Mokobody: poszukiwania zaginionego nastolatka przerwane
Kolejny dzień poszukiwań nastolatka z Mokobód w powiecie siedleckim na Mazowszu bez rezultatu. Ekipy przeczesujące rejon rzeki Liwiec w pobliżu miejscowości Kapuściaki ponownie przerwały pracę.
2015-01-05, 20:19
Posłuchaj
- W poniedziałek przeszukiwaliśmy brzegi rzeki na odcinku około sześciu kilometrów. Od kładki dla pieszych w rejonie miejscowości Kapuściaki aż do kładki w Wólce Proszewskiej - powiedział Informacyjnej Agencji Radiowej oficer prasowy siedleckiej policji podinspektor Jerzy Długosz. Zaznaczył, że równocześnie obniżany był poziom wody w rzece. - Mamy nadzieję, że stan wody osiągnie swój minimalny poziom i użyci zostaną również nurkowie ze straży pożarnej - dodał rozmówca IAR. Akcja ma być wznowiona we wtorek rano.

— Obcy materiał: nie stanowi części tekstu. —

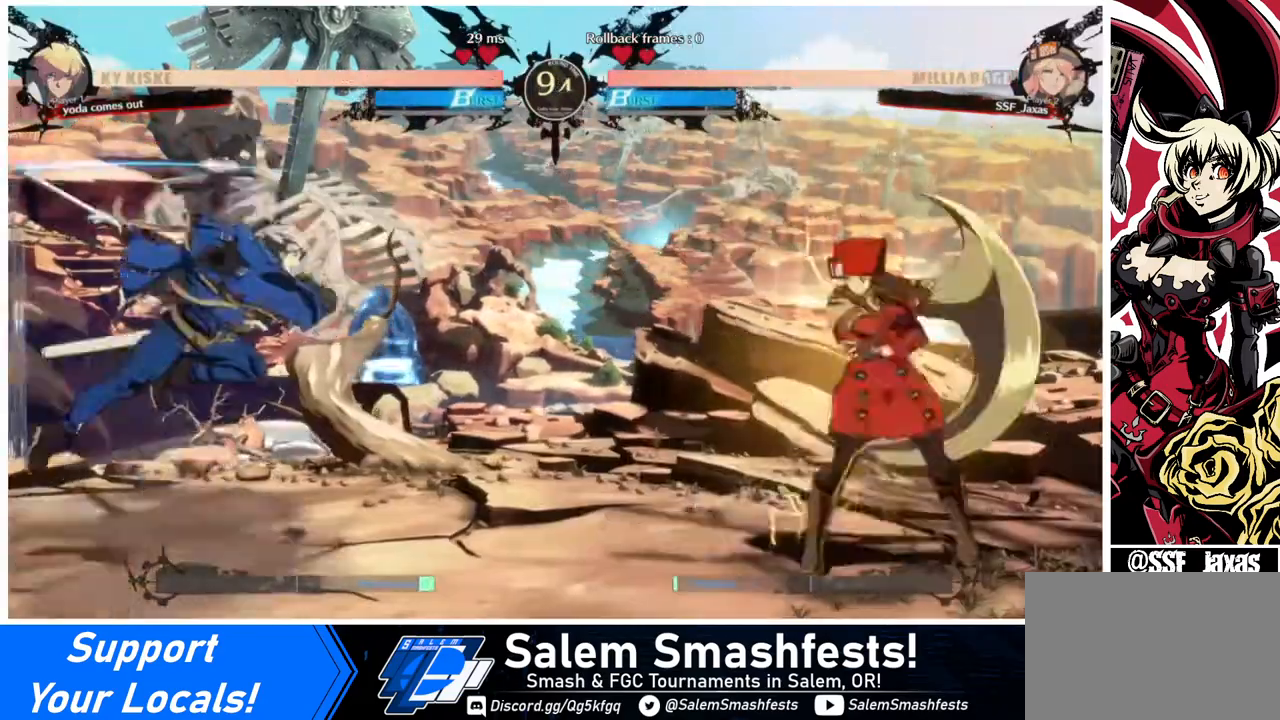
{"buttons": ["DPAD_DOWN"], "events": [[40, "DPAD_LEFT", "down"], [280, "DPAD_LEFT", "up"], [320, "SQUARE", "down"], [360, "DPAD_DOWN", "down"], [400, "SQUARE", "up"]]}
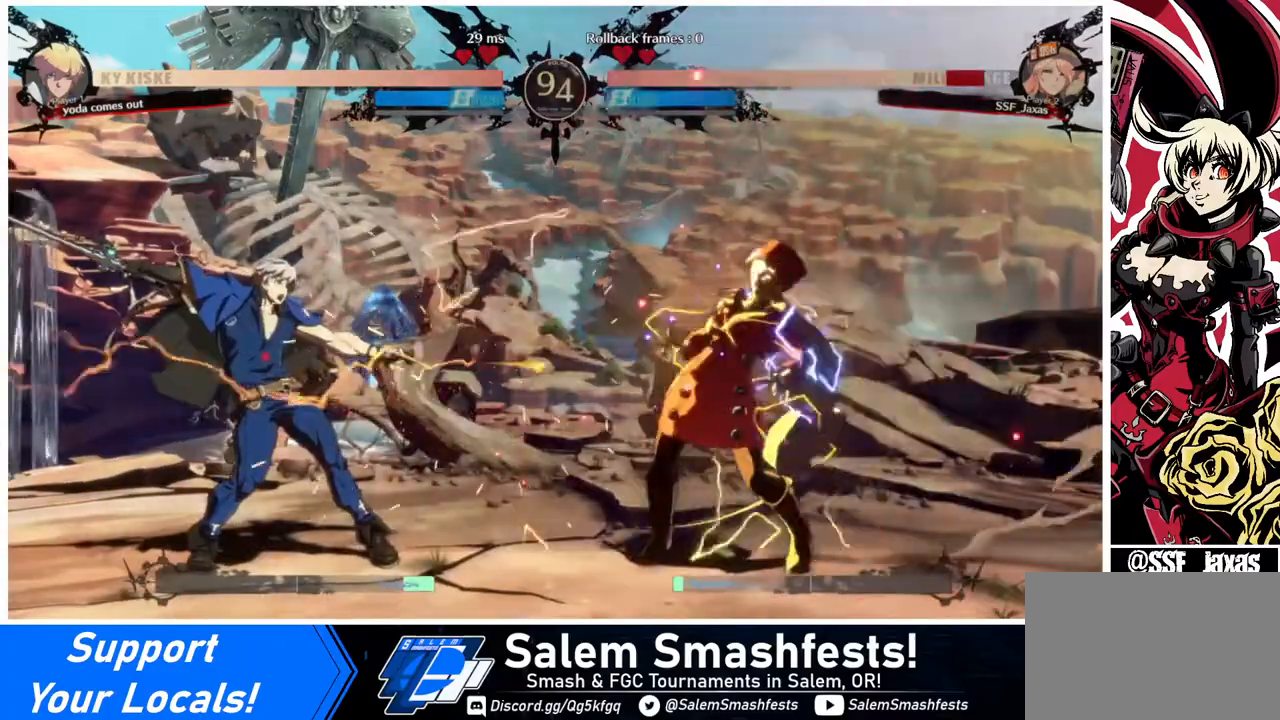
{"buttons": ["L1"], "events": [[80, "DPAD_RIGHT", "down"], [120, "DPAD_DOWN", "up"], [240, "DPAD_RIGHT", "up"], [400, "DPAD_LEFT", "down"], [400, "DPAD_UP", "down"], [440, "DPAD_LEFT", "up"], [440, "DPAD_UP", "up"], [440, "L1", "down"]]}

Mokobody: znaleziono ciało jednego z zaginionych nastolatków >>>
Dwaj nastoletni bracia zaginęli równo tydzień temu. Według różnych relacji mieli odwiedzić kuzyna lub pójść na ślizgawkę. Ich zaginięcie rodzice zgłosili w poniedziałek późnym popołudniem. W akcji poszukiwawczej uczestniczyło kilkuset policjantów i strażaków. W piątek z rzeki Liwiec nurek wyłowił ciało starszego z braci, 15-letniego Marcina. Trzy lata młodszego Pawła dotychczas nie odnaleziono.
Apel o rozwagę
Policja przypomina, że jeśli to możliwe, należy organizować dzieciom zabawy na nadzorowanych lodowiskach i ślizgawkach. Należy przestrzegać je, by bez opieki dorosłych nie wchodziły na zamarznięte rzeki, sadzawki, stawy i jeziora. Podczas zabawy na lodzie dzieci powinny mieć zapewnioną opiekę osób dorosłych.
REKLAMA
W ujściach rzek oraz w pobliżu mostów i pomostów lód bywa najcieńszy i podatny na pękanie, jeziora zamarzają i odmarzają od brzegów - na środku jeziora woda zamarza później, przez co lód w tym miejscu jest cieńszy niż przy brzegu. Dodatkowo gruba warstwa śniegu może utrudnić ocenę stanu tafli lodowej, zakrywając niebezpieczne przeręble i pęknięcia. Należy też unikać miejsc zacienionych, gdzie przez pokrywę lodową widać płynącą wodę.
Źródło: TVN24/x-news
W przypadku załamania lodu starajmy się zachować spokój i próbujmy wzywać pomocy. Najlepiej położyć się płasko na wodzie, rozłożyć szeroko ręce i starać się wpełznąć na lód. Starajmy się poruszać w kierunku brzegu leżąc cały czas na lodzie - zaznacza policja. Osoba udzielająca pomocy powinna próbować podczołgać się na odległość rzutu do tonącego, starać się podać mu drugi koniec długiego szalika lub grubej gałęzi.